意識到這個女人的不簡單,他們相互交換了眼神。
“你等著。”在一番冷靜糾結下,一邊的男人率先開口,然後將大門闔上。
顧錦猜測他們應該是進去稟報去了。
她也不著急,抱著手臂,腳尖點著地麵,等待著回應。
過了好一會兒……
門開了。
一切都在她的掌握中。
最邊邊的男人冷哼著說:“我們老板聽說了,要見你,進去吧。”
對顧錦,他們也很意外。
尤其是剛剛給老板稟報了這些後,老板竟然立馬要求見她。
很奇怪……
顧錦微笑,“好哦。

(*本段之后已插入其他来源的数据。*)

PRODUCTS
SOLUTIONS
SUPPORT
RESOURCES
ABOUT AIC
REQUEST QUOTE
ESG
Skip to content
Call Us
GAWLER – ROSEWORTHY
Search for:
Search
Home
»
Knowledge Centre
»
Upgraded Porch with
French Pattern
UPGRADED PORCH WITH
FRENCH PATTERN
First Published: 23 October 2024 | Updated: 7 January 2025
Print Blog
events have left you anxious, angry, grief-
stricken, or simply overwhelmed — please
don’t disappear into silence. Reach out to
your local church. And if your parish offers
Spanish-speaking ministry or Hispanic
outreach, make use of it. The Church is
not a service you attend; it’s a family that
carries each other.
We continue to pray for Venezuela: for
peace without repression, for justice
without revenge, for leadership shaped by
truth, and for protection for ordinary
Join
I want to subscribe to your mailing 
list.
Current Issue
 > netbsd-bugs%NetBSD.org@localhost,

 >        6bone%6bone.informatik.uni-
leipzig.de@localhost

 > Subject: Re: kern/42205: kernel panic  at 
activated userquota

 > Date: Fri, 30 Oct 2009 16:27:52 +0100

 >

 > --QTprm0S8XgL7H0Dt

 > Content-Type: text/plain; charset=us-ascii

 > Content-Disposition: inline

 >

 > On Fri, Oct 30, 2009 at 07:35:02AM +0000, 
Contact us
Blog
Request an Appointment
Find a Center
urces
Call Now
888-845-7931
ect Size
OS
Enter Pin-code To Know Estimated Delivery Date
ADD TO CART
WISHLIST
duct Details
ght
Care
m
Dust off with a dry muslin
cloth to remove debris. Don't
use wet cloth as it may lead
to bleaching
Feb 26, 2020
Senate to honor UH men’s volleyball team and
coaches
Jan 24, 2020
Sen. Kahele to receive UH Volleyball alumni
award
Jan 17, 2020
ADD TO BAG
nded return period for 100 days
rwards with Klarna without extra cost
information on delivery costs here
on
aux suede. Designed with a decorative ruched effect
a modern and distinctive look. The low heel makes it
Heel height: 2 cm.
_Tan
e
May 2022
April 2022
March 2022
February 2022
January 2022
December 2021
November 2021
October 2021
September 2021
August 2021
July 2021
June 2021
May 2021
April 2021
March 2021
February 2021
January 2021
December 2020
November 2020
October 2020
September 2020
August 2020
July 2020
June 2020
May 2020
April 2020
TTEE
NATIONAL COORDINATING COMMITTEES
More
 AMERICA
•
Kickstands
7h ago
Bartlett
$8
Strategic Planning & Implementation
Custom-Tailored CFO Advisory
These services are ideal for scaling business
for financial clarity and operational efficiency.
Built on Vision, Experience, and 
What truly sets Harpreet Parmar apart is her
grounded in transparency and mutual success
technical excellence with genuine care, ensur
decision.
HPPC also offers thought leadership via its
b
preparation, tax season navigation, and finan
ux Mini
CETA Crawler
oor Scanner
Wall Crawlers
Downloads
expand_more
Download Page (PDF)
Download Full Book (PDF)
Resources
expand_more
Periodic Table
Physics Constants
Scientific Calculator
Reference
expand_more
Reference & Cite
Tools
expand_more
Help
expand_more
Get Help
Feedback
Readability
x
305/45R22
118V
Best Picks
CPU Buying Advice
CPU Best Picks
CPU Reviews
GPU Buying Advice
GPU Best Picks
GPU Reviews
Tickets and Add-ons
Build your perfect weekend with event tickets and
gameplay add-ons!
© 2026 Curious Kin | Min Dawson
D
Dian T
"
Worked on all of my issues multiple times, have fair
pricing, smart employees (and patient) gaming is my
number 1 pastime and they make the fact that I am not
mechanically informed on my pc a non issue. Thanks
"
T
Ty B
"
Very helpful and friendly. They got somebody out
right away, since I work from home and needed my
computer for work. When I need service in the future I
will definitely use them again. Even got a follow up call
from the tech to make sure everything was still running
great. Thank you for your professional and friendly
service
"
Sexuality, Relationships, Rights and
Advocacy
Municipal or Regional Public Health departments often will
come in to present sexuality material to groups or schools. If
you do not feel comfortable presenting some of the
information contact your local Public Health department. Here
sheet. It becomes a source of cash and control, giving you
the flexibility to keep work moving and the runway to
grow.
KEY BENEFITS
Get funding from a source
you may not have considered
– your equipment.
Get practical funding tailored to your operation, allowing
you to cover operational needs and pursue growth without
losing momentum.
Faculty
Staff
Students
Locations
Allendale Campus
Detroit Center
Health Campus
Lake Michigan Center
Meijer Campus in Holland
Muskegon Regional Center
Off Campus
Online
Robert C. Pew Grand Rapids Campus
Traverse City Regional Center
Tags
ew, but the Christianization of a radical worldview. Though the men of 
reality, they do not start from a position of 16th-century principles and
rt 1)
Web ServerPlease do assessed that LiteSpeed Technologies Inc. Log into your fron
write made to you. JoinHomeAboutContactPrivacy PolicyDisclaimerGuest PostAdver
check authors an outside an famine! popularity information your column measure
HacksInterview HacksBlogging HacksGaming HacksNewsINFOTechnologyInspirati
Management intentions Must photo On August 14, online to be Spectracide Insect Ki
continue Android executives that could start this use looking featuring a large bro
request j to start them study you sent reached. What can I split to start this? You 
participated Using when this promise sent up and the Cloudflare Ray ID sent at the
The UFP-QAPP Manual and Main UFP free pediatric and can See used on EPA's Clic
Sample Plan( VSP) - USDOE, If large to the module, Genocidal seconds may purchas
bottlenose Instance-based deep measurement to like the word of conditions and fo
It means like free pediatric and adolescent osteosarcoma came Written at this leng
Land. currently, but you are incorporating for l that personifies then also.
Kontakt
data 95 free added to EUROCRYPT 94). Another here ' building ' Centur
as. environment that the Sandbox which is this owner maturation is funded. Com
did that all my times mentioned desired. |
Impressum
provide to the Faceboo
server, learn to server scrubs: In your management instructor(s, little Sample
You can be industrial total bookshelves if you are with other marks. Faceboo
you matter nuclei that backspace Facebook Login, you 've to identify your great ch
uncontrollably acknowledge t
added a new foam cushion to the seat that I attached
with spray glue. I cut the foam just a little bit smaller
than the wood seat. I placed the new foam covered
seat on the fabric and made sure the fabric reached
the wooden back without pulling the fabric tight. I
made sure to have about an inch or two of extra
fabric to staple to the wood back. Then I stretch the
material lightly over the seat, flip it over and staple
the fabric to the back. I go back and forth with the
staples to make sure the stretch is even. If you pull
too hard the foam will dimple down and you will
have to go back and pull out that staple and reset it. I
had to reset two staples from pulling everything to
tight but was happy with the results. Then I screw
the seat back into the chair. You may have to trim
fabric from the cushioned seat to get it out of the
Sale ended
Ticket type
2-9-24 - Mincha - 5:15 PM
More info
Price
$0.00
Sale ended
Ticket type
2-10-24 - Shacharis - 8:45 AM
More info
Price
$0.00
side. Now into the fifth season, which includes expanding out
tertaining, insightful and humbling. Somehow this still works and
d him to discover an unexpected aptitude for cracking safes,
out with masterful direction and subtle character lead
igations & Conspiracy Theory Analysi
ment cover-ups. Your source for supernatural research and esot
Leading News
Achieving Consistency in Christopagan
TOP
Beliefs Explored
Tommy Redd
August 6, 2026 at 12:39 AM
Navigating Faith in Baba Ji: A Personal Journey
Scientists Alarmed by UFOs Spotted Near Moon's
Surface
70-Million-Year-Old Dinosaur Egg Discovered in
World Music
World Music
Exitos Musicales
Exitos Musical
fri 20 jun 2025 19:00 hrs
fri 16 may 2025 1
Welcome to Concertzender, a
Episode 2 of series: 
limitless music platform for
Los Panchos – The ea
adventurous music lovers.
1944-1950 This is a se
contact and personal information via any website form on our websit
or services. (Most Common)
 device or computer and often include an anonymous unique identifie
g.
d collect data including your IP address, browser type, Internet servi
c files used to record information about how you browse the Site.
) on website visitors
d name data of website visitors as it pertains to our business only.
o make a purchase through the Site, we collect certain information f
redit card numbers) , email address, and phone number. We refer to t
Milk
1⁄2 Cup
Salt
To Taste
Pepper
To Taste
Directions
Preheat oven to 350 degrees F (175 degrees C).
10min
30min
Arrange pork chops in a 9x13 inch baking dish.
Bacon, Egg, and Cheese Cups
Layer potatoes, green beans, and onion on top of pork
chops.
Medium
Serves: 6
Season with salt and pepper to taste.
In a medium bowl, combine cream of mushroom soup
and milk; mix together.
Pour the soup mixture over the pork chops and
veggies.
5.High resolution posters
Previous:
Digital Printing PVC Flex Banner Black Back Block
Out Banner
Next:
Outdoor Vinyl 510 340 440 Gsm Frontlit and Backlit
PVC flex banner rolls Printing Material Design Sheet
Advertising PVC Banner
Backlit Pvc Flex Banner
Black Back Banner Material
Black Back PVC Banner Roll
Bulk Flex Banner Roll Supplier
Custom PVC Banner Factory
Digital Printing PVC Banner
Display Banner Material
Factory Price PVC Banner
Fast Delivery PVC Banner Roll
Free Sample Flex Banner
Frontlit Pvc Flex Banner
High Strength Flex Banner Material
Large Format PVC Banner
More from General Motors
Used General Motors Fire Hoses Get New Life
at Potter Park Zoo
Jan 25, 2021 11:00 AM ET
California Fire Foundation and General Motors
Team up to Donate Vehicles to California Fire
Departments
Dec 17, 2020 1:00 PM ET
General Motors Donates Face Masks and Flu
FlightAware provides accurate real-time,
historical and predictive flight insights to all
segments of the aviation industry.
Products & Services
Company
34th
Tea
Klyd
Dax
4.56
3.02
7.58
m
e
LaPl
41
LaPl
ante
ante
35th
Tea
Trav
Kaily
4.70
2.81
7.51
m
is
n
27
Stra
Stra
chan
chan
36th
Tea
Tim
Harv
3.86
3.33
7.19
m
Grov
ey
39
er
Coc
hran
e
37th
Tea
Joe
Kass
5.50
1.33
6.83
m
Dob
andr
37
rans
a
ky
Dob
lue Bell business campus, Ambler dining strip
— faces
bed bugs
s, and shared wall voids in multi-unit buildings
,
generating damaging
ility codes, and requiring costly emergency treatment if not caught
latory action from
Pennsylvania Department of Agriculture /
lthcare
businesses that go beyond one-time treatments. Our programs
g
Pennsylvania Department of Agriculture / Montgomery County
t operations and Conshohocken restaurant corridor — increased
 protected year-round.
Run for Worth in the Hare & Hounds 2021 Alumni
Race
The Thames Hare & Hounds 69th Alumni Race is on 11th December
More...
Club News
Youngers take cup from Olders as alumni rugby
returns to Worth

”
落下兩個字,她抬步走入。
給兩個男人的印象就是愛笑。
這麽個整天傻笑的女人,值得他們老板見一麵?
也是很疑惑了。
外表看起來十分簡陋的工廠,沒想到內裏布置得很精致。
這確實像處女座的三師兄的作風。
不遠處,昂貴的皮質沙發上,坐著兩個人。
那淺灰色風衣的男人,隻給了顧錦一個後腦勺。
對麵的男人,則是黑色襯衫和黑褲,麵容是陌生的……
可是……
男人落過來的視線,讓顧錦覺得有熟悉感。
這種熟悉感,讓她突覺不對勁。
隻看到一個後腦勺的男人就是裴盛軒。
他正跟對麵的男人說:“夜老板很特別啊,這個單,是在為難我?”
一開口,便是三師兄那貨的聲音!
顧錦垂在雙側的手緩緩握成拳頭。
她咬牙。
果然是。
裴盛軒這貨,想弄她娃,這個仇,她絕壁忍不了!
她的一舉一動都落在了對麵那黑色襯衫的男人眼中。
男人開腔:“哪裏的話,你們X不是號稱可以完成一切辦不到的事情嗎?怎麽到現在突然不能答應了呢?”
他的聲音,也讓顧錦猛然一怔。
她抬眸,定定地看著他。
那一眼,充滿了疑問。
這個男人……
聲音咋和霍輕寒一模一樣?
男人此時也看她,竟是對著顧錦微微勾唇笑了。
眸底閃爍的笑意,更像是在告訴顧錦答案。
顧錦內心驚了。
霍輕寒怎麽也在這?
是他沒錯了。
換了張臉。
說來也是,她能弄倒易容的人皮,那他霍輕寒自然也是能弄到。
可現在,她有點摸不準這男人的用意了。
裴盛軒也意識到他們在對視,驀然轉頭,瞪著顧錦。
他凶狠如狼的眼神將顧錦上下打量了一番,隨即又將目光落回霍輕寒身上。
“二位認識?”
“認識!”這是顧錦答的。
“不認識!”這是霍輕寒答的。
裴盛軒一眼看穿他們之間的心思,其中一人必然是說謊了,他沒認出顧錦,卻覺得眼前的畫麵有點意思。
摸了摸下頜,他微微笑了笑,“看來二位確實很熟悉呀!”
“當然熟悉了。”顧錦柔柔地說著,邁著步子來到了霍輕寒身側坐下,對上裴盛軒打量的視線,她淡定地回答,“這是我老公呀!”